Google for Frequencies

Since I think wordnet has computed the frequencies for these words based on some book corpus that might be outdated, the frequencies are too. So I needed to find a way of finding the meaning that is more popular. And I thought why not use google search. The more entries you find for the combination of the word with its so-called “gloss”, which is an informal definition of the concept the more common it is to assume that this is the main thing that users on Twitter had in mind when entering this keyword. So I changed the listing above a bit and changed the part about chosing the best synset.

require 'nokogiri'
    best_synset = ""
		wordnet.synsets.each do |synset|
			searchterm = "#{word}#{synset.gloss}".map { |w| CGI.escape(w) }.join("+")
			site =  Nokogiri::HTML(open("http://www.google.ch/search?q=#{searchterm}"))
			r = site.css("#subform_ctrl div").children.last.content.to_s
			results = r.gsub(/[^0-9]/,"").to_i
			puts "Found #{results} for gloss #{synset.gloss}"
			if results > max
				max = results
				best_synset = synset

So now the program looks scrapes from google search  how many entries it found, and the concept with the highest number of entries wins.


So finally after going through all this how does the output look like and is it any helpful in organising our word tags?

The global view shows that the network looks more like a tree with long thin arms fading out. We can recognize some main concepts: A lot of tags have been unified under “somebody” so twitter is about persons, and a lot of tags have been sumified under activity, so it is about what people are doing. If you want to dig through the network yourself, I’ve attached it to this post. Feel free to download it.


So whats next?
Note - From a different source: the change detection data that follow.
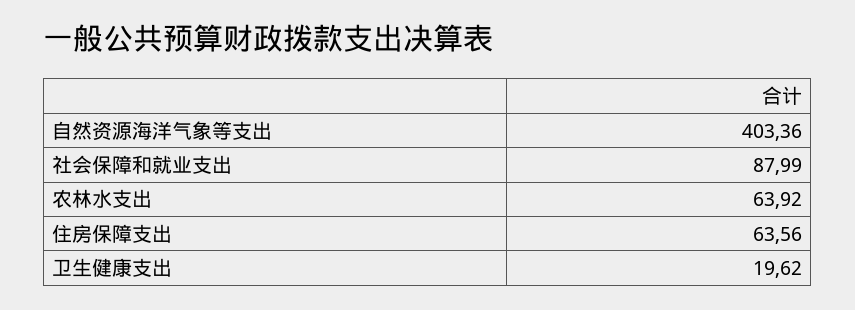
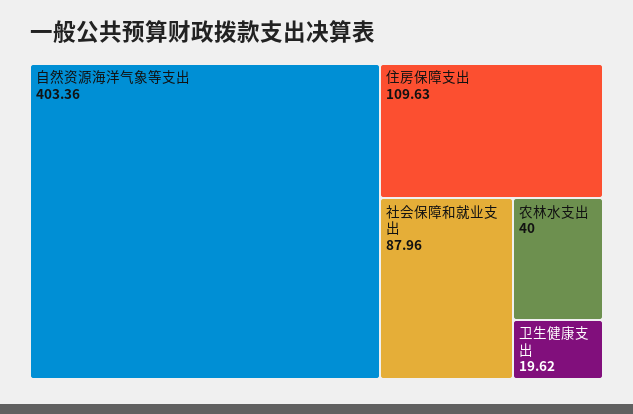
  {
    "自然资源海洋气象等支出": 403.36,
-   "社会保障和就业支出": 87.99,
+   "社会保障和就业支出": 87.96,
-   "农林水支出": 63.92,
+   "农林水支出": 40,
-   "住房保障支出": 63.56,
+   "住房保障支出": 109.63,
    "卫生健康支出": 19.62
  }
If we were to find how similar two words are all I have to do now is to see how many steps I have to take to find a connection between them. So in the case of hockey and soccer and rugby that would be quite close. But in the case of gardening and rapper that would be quite far. Remember that this ontology was created by wordnet and therefore the distance between concepts depends on this ontology. But what if we look up these communities up on Twitter and see how close they really are? Thats something we will do in the next blog post.

And finally I still owe you the ordering of these words into the broader categories from the other providers. My idea on how to do this would be to include these concepts in the network and see how far our keywords are away from them and chose the one that is closest. This has some implications, for example a concept that has a high centrality (such as media for example) would win the majority of words. And I  have to ask myself if I have a  constraint that each category should contain a similar amount of words ? If yes I have to think about how to solve it. Maybe you have some ideas?